[Items taken from a dataset]

- - - - -

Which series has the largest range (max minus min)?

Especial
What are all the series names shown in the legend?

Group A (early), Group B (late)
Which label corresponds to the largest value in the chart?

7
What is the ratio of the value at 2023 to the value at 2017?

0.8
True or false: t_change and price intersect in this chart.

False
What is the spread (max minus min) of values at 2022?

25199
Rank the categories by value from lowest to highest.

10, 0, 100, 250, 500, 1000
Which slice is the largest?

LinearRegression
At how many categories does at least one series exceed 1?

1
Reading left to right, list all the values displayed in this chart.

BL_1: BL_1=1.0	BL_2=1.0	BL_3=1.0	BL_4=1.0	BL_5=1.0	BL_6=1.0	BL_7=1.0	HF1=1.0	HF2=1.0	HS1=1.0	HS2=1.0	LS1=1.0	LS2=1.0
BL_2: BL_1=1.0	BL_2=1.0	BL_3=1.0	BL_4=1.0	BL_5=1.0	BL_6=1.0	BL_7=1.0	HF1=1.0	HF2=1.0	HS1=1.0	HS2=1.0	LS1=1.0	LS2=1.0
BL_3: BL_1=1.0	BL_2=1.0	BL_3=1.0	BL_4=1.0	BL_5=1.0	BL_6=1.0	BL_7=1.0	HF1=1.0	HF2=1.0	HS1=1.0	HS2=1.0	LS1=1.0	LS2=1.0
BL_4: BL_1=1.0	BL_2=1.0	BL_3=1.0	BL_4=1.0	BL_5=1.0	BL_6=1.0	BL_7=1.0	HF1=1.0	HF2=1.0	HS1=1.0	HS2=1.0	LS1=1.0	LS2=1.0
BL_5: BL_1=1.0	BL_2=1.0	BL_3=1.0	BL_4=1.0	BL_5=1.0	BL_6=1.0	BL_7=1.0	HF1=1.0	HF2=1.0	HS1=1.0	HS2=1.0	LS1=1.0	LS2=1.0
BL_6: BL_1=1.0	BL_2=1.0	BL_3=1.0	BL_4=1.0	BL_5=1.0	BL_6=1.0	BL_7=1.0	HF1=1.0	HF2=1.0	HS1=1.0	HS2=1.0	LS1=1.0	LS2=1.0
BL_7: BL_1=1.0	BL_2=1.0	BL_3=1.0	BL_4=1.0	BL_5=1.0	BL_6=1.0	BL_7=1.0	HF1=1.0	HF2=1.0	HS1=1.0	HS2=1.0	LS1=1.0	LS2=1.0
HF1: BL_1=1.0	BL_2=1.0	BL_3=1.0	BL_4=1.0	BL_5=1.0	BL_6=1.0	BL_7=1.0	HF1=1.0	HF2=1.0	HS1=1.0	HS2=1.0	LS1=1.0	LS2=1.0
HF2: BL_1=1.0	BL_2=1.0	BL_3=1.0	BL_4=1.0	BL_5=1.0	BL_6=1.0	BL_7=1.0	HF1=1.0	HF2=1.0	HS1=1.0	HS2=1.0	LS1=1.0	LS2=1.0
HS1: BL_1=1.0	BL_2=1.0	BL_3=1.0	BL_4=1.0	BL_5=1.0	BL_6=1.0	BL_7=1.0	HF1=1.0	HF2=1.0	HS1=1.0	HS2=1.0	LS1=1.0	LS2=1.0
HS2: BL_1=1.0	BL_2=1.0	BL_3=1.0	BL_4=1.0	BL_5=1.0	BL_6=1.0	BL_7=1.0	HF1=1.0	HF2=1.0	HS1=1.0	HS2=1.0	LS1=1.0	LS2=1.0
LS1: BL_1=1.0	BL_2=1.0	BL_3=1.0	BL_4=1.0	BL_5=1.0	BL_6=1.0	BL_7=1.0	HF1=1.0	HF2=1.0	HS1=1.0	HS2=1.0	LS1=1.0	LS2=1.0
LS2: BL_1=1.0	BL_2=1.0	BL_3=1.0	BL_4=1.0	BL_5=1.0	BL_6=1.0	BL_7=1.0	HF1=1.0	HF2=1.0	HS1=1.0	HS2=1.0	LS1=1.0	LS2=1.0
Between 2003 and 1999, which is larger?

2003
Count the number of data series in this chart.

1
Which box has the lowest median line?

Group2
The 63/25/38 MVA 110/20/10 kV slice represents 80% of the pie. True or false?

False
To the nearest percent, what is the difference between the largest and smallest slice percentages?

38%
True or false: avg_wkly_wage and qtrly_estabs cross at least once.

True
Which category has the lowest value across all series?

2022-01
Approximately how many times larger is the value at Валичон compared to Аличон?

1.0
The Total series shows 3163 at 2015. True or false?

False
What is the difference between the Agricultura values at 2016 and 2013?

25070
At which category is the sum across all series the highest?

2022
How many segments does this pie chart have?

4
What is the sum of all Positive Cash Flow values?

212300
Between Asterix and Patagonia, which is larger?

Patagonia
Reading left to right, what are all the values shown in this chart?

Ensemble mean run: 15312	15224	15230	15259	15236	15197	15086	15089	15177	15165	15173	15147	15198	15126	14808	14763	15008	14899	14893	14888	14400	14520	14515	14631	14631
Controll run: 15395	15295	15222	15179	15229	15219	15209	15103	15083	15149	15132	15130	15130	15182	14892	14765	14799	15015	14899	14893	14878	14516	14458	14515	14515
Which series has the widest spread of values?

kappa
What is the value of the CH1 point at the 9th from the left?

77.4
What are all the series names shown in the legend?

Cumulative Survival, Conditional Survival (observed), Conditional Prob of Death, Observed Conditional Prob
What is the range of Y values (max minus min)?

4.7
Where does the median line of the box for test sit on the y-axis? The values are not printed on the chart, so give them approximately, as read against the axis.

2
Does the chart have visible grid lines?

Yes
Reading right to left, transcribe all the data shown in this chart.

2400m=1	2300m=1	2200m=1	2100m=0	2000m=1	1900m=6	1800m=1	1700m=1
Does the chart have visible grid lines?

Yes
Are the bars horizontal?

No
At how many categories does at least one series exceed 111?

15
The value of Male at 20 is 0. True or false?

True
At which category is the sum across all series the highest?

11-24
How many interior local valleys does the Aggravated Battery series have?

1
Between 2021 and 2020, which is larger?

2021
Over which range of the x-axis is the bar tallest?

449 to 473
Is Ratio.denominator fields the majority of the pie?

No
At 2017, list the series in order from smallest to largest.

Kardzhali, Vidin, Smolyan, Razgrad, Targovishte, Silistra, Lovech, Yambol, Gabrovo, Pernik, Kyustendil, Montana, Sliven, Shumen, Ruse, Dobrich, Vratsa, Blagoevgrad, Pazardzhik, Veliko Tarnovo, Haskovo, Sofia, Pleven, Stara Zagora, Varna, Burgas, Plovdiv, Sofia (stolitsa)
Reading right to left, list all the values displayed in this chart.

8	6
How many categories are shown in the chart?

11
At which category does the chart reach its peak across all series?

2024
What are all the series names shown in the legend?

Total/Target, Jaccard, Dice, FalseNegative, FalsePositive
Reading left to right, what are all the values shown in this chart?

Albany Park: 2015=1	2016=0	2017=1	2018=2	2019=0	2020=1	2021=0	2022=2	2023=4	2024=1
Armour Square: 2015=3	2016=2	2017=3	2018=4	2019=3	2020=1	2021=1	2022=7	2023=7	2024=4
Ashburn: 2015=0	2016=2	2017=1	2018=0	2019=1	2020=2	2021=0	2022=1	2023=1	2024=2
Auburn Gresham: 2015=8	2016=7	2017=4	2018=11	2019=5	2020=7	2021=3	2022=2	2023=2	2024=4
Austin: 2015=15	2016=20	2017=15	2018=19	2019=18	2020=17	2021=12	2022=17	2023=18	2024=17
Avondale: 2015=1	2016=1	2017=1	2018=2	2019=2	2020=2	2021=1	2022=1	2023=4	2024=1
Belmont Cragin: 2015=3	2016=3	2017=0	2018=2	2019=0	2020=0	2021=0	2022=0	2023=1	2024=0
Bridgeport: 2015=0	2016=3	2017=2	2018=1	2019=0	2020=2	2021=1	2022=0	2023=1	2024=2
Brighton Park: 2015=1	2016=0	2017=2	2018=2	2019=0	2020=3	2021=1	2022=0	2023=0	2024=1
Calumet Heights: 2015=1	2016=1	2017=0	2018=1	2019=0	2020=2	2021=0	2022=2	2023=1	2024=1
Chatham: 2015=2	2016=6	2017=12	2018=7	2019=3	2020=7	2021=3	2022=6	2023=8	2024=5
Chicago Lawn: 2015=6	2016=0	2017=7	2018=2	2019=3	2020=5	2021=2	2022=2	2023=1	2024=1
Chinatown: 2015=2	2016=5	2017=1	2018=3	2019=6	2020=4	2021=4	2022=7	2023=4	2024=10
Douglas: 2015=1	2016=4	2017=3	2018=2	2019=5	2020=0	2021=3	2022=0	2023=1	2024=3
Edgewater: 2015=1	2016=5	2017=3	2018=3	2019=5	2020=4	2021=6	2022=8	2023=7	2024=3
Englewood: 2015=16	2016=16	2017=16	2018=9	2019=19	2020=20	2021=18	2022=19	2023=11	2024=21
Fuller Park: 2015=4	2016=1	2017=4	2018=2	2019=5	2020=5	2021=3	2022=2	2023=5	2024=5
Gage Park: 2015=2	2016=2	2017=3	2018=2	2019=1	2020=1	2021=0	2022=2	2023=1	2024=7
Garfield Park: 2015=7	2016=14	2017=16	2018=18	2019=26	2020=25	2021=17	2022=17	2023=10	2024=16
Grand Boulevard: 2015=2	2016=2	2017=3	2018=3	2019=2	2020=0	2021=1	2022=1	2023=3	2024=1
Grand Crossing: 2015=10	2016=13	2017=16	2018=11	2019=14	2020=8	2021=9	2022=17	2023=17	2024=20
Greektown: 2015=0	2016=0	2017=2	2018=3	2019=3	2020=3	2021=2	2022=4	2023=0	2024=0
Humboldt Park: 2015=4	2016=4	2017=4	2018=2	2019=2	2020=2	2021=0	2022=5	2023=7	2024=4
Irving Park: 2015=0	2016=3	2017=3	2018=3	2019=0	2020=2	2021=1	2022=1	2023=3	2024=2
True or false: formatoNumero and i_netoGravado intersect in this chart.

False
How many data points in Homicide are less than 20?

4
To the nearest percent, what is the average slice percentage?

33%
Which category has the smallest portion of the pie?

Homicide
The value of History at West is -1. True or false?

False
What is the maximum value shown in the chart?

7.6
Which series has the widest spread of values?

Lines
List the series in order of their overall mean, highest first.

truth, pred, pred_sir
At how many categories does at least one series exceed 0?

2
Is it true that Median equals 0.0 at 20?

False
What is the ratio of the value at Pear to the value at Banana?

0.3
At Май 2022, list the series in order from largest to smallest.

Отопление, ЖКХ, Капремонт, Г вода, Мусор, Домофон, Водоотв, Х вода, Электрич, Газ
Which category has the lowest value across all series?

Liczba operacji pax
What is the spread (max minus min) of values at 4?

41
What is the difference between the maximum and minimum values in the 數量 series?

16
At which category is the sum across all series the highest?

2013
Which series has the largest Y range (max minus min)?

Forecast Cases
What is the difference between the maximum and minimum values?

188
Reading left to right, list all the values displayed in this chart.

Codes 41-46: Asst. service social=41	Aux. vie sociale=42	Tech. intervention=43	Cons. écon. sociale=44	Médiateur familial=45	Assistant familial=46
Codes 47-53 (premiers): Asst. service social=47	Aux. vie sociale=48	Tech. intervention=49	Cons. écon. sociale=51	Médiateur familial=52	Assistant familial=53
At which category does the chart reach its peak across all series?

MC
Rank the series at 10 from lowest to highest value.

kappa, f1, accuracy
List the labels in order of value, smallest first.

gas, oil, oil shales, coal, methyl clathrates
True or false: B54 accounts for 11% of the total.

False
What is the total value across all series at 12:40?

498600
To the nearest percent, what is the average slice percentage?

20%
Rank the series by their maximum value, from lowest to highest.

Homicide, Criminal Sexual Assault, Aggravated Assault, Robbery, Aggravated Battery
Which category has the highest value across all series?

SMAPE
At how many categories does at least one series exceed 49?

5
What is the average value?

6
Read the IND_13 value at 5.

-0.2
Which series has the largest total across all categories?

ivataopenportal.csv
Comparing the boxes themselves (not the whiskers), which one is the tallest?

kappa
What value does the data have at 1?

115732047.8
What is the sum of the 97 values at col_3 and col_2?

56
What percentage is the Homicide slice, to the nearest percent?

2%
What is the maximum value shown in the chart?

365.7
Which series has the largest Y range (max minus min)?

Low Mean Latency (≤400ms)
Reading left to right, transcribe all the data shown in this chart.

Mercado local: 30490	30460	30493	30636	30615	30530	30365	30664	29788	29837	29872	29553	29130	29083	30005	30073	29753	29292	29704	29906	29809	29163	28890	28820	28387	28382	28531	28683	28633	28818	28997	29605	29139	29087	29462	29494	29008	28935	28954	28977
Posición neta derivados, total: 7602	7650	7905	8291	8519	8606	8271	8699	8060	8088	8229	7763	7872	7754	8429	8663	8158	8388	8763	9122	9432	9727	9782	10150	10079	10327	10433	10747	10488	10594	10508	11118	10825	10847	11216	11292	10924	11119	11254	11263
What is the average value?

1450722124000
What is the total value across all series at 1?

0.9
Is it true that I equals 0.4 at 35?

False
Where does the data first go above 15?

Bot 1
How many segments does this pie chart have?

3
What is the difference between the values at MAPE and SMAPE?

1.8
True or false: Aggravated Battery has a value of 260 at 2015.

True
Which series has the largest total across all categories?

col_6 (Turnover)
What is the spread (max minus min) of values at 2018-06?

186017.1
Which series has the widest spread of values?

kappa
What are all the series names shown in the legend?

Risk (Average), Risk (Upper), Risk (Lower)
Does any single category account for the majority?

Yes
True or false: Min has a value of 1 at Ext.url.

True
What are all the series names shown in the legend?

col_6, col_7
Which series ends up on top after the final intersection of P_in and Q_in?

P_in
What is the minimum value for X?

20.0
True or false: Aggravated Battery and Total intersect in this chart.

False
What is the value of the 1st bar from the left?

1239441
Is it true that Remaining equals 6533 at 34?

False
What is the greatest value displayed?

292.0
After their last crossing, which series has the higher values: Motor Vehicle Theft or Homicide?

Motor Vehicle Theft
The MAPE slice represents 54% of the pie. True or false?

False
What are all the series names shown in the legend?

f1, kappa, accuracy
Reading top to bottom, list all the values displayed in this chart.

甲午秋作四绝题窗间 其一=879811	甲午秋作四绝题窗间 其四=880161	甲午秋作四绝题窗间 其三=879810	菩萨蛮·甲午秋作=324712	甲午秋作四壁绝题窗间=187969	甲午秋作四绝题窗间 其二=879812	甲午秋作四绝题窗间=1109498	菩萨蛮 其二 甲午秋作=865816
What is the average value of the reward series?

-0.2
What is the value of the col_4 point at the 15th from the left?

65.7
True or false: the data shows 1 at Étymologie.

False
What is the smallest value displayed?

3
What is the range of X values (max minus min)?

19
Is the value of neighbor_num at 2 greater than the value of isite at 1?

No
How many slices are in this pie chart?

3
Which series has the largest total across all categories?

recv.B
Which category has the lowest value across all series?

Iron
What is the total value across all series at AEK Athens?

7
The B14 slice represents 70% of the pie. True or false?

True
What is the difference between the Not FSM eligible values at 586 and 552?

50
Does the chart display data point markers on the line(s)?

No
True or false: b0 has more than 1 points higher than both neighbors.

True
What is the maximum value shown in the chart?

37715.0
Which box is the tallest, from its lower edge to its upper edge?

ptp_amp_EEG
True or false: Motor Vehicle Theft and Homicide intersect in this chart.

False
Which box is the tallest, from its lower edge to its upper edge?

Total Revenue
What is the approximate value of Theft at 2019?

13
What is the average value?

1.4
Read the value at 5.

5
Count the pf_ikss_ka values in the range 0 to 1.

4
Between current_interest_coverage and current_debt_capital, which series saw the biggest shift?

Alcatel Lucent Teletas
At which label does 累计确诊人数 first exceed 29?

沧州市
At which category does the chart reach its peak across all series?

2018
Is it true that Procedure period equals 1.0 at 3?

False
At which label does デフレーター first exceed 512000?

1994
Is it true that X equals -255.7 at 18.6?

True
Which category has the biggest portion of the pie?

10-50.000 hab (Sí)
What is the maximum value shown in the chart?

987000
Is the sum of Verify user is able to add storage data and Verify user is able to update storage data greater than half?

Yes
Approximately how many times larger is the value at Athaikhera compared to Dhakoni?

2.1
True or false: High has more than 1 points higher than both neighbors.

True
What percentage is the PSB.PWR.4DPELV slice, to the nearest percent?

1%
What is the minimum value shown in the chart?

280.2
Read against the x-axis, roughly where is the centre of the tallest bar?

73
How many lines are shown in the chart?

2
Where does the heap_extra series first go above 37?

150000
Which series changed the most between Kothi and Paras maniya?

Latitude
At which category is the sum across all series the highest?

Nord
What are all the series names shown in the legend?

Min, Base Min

- - - - -

*TASK DESCRIPTION*
Count the lines above that contain the word "familial", matching case exactly. Reply with the number only.

*WRITTEN REPLY*
2